EXERCISE GOAL => Type out all the records again exactly.
** DATA FOR THIS EXERCISE follows **
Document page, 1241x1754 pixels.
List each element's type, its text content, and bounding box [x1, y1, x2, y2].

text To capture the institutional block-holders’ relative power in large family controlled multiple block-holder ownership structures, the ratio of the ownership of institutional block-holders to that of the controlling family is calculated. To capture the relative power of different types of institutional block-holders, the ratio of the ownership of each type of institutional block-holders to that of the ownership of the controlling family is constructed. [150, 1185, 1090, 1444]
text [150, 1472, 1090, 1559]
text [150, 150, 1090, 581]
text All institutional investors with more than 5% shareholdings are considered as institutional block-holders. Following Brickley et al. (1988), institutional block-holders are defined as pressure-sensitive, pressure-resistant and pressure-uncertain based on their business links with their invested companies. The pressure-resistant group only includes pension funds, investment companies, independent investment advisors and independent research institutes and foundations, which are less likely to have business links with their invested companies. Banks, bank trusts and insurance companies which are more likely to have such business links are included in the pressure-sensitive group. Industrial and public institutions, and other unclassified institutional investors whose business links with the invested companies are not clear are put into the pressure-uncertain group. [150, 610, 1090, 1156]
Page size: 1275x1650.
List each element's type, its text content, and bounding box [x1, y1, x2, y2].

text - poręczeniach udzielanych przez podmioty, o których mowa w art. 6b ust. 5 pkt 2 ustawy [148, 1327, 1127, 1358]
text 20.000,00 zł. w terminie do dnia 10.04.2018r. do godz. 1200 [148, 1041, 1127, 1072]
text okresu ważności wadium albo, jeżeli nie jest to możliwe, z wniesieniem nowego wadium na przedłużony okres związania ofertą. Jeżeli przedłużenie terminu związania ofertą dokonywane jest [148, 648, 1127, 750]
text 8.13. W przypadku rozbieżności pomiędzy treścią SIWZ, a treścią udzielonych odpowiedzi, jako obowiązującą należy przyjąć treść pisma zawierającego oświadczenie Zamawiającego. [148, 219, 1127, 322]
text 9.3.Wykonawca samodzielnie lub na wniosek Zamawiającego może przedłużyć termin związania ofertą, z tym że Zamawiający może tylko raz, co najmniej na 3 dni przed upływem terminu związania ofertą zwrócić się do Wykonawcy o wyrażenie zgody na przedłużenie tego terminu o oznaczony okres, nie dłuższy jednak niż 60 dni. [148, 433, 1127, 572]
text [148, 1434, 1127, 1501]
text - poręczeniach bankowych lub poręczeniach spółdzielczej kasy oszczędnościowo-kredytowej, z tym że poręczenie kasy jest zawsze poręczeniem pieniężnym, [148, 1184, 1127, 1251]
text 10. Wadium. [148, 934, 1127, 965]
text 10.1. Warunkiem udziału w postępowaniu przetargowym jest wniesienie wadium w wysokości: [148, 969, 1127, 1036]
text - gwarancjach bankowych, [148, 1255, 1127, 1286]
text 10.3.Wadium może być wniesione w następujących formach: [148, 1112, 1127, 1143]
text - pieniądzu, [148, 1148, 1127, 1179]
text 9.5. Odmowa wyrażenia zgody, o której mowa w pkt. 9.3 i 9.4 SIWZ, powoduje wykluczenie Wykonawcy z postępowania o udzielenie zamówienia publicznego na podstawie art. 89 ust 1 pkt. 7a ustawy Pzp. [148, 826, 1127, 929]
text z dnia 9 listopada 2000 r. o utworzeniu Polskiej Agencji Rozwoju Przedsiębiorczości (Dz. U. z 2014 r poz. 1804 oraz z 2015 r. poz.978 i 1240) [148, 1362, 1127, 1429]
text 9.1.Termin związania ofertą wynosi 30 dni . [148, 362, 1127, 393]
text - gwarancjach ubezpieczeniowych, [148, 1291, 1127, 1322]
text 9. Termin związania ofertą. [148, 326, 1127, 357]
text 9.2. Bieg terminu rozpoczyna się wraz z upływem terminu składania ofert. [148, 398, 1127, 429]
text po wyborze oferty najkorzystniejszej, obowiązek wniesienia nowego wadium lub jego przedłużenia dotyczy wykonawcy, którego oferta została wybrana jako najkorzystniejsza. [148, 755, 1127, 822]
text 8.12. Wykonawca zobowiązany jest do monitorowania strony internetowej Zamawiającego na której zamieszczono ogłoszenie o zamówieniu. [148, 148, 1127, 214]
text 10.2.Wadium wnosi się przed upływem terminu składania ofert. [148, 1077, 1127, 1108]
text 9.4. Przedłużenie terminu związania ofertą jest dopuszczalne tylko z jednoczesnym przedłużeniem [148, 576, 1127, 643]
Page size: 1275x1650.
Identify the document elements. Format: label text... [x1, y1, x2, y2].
** End of DATA FOR THIS EXERCISE **
OUTPUT FOR THIS EXERCISE =>
Document page, 1241x1754 pixels.
List each element's type, its text content, and bounding box [x1, y1, x2, y2].

text To capture the institutional block-holders’ relative power in large family controlled multiple block-holder ownership structures, the ratio of the ownership of institutional block-holders to that of the controlling family is calculated. To capture the relative power of different types of institutional block-holders, the ratio of the ownership of each type of institutional block-holders to that of the ownership of the controlling family is constructed. [150, 1185, 1090, 1444]
text [150, 1472, 1090, 1559]
text [150, 150, 1090, 581]
text All institutional investors with more than 5% shareholdings are considered as institutional block-holders. Following Brickley et al. (1988), institutional block-holders are defined as pressure-sensitive, pressure-resistant and pressure-uncertain based on their business links with their invested companies. The pressure-resistant group only includes pension funds, investment companies, independent investment advisors and independent research institutes and foundations, which are less likely to have business links with their invested companies. Banks, bank trusts and insurance companies which are more likely to have such business links are included in the pressure-sensitive group. Industrial and public institutions, and other unclassified institutional investors whose business links with the invested companies are not clear are put into the pressure-uncertain group. [150, 610, 1090, 1156]
Page size: 1275x1650.
List each element's type, its text content, and bounding box [x1, y1, x2, y2].

text - poręczeniach udzielanych przez podmioty, o których mowa w art. 6b ust. 5 pkt 2 ustawy [148, 1327, 1127, 1358]
text 20.000,00 zł. w terminie do dnia 10.04.2018r. do godz. 1200 [148, 1041, 1127, 1072]
text okresu ważności wadium albo, jeżeli nie jest to możliwe, z wniesieniem nowego wadium na przedłużony okres związania ofertą. Jeżeli przedłużenie terminu związania ofertą dokonywane jest [148, 648, 1127, 750]
text 8.13. W przypadku rozbieżności pomiędzy treścią SIWZ, a treścią udzielonych odpowiedzi, jako obowiązującą należy przyjąć treść pisma zawierającego oświadczenie Zamawiającego. [148, 219, 1127, 322]
text 9.3.Wykonawca samodzielnie lub na wniosek Zamawiającego może przedłużyć termin związania ofertą, z tym że Zamawiający może tylko raz, co najmniej na 3 dni przed upływem terminu związania ofertą zwrócić się do Wykonawcy o wyrażenie zgody na przedłużenie tego terminu o oznaczony okres, nie dłuższy jednak niż 60 dni. [148, 433, 1127, 572]
text [148, 1434, 1127, 1501]
text - poręczeniach bankowych lub poręczeniach spółdzielczej kasy oszczędnościowo-kredytowej, z tym że poręczenie kasy jest zawsze poręczeniem pieniężnym, [148, 1184, 1127, 1251]
text 10. Wadium. [148, 934, 1127, 965]
text 10.1. Warunkiem udziału w postępowaniu przetargowym jest wniesienie wadium w wysokości: [148, 969, 1127, 1036]
text - gwarancjach bankowych, [148, 1255, 1127, 1286]
text 10.3.Wadium może być wniesione w następujących formach: [148, 1112, 1127, 1143]
text - pieniądzu, [148, 1148, 1127, 1179]
text 9.5. Odmowa wyrażenia zgody, o której mowa w pkt. 9.3 i 9.4 SIWZ, powoduje wykluczenie Wykonawcy z postępowania o udzielenie zamówienia publicznego na podstawie art. 89 ust 1 pkt. 7a ustawy Pzp. [148, 826, 1127, 929]
text z dnia 9 listopada 2000 r. o utworzeniu Polskiej Agencji Rozwoju Przedsiębiorczości (Dz. U. z 2014 r poz. 1804 oraz z 2015 r. poz.978 i 1240) [148, 1362, 1127, 1429]
text 9.1.Termin związania ofertą wynosi 30 dni . [148, 362, 1127, 393]
text - gwarancjach ubezpieczeniowych, [148, 1291, 1127, 1322]
text 9. Termin związania ofertą. [148, 326, 1127, 357]
text 9.2. Bieg terminu rozpoczyna się wraz z upływem terminu składania ofert. [148, 398, 1127, 429]
text po wyborze oferty najkorzystniejszej, obowiązek wniesienia nowego wadium lub jego przedłużenia dotyczy wykonawcy, którego oferta została wybrana jako najkorzystniejsza. [148, 755, 1127, 822]
text 8.12. Wykonawca zobowiązany jest do monitorowania strony internetowej Zamawiającego na której zamieszczono ogłoszenie o zamówieniu. [148, 148, 1127, 214]
text 10.2.Wadium wnosi się przed upływem terminu składania ofert. [148, 1077, 1127, 1108]
text 9.4. Przedłużenie terminu związania ofertą jest dopuszczalne tylko z jednoczesnym przedłużeniem [148, 576, 1127, 643]
Page size: 1275x1650.
Identify the document elements. Format: label text... [x1, y1, x2, y2].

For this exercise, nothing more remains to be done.